**Assignment A:**
According to the visa refusals article below, which office carries out administrative review?
**Assignment B:**
Decide whether each statement agrees with the visa refusals article below. Answer yes or no and quote the deciding words. (i) The rule of consular non-reviewability began more than a hundred years ago. (ii) A Federal court in the US can review the decision of a State Department consular officer. (iii) At the end of the interview, the officer issues a letter called the OF 194.
**Assignment C:**
From the visa refusals article below, quote word for word the passage starting at "The most common" and ending at "for a review.".

VISA REFUSALS and CONSULAR NON-REVIEWABILITY

Thứ Tư, 12 Tháng Mười Một 201400:00(Xem: 5389)
VISA REFUSALS and CONSULAR NON-REVIEWABILITY

Sometimes the law makes no sense. Sometimes it is unjust. Consular processing of family based immigration allows many opportunities for officers to use bias or apply inconsistent standards. That is because there is no system of external oversight for visa issuance decisions.

The rule of consular non-reviewability began more than a hundred years ago in order to limit or prevent Chinese immigrants from entering the United States.

At present, if a US citizen is sponsoring his wife for a Green Card while she is already in the States, and if CIS denied her application without sufficient explanation, the US citizen could sue the CIS in Federal Court to challenge the decision.

However, if a consular officer outside the States denied the application without explaining why, the US citizen sponsor would not be able to bring the matter to US Federal Courts. That is the meaning of consular non-reviewability. A Federal court in the US has no jurisdiction over the decision of a State Department consular officer.

Decisions made by consular officers may not be challenged in the US courts. In other words, you cannot sue the Consulate in the hopes of having your visa application approved.

The most common refusal is the Section 221 (g), which means that additional documentation or information is needed. At the conclusion of the interview, the officer will issue a letter, the OF 194, indicating what is required.

If a case is continued under 221(g) for the purpose of further “administrative processing”, this usually indicates that required security clearances are still pending.

If additional documents are submitted with a request for reconsideration, and the case is still denied, Administrative review may be necessary. This review is done by the Department of State’s Visa Office in Washington D.C., but only if the Consulate feels that it is appropriate. If the Consulate does not agree to this, then the applicant has no way to ask Washington for a review.

**Source material:**
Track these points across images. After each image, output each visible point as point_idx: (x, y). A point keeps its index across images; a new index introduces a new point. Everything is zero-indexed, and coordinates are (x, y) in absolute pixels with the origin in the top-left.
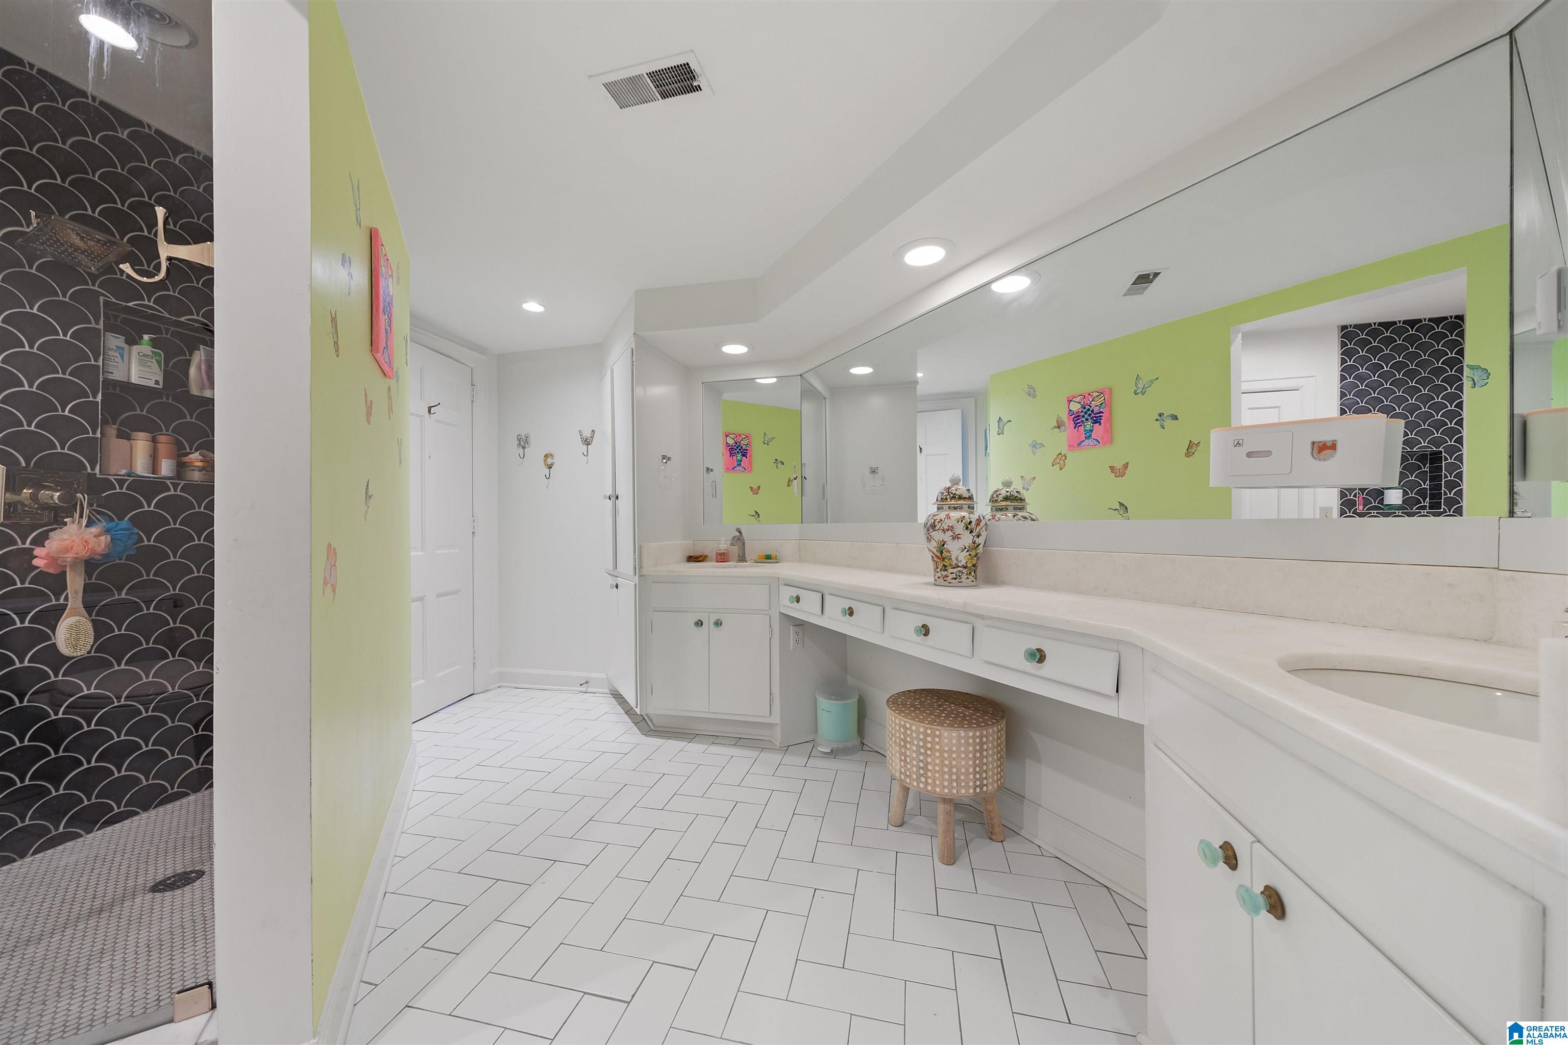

**Exercise output A:**
The Department of State’s Visa Office in Washington D.C.

**Exercise output B:**
(i) Yes: "The rule of consular non-reviewability began more than a hundred years ago"
(ii) No: "A Federal court in the US has no jurisdiction over the decision of a State Department consular officer."
(iii) Yes: "At the conclusion of the interview, the officer will issue a letter, the OF 194, indicating what is required."

**Exercise output C:**
The most common refusal is the Section 221 (g), which means that additional documentation or information is needed. At the conclusion of the interview, the officer will issue a letter, the OF 194, indicating what is required.

If a case is continued under 221(g) for the purpose of further “administrative processing”, this usually indicates that required security clearances are still pending.

If additional documents are submitted with a request for reconsideration, and the case is still denied, Administrative review may be necessary. This review is done by the Department of State’s Visa Office in Washington D.C., but only if the Consulate feels that it is appropriate. If the Consulate does not agree to this, then the applicant has no way to ask Washington for a review.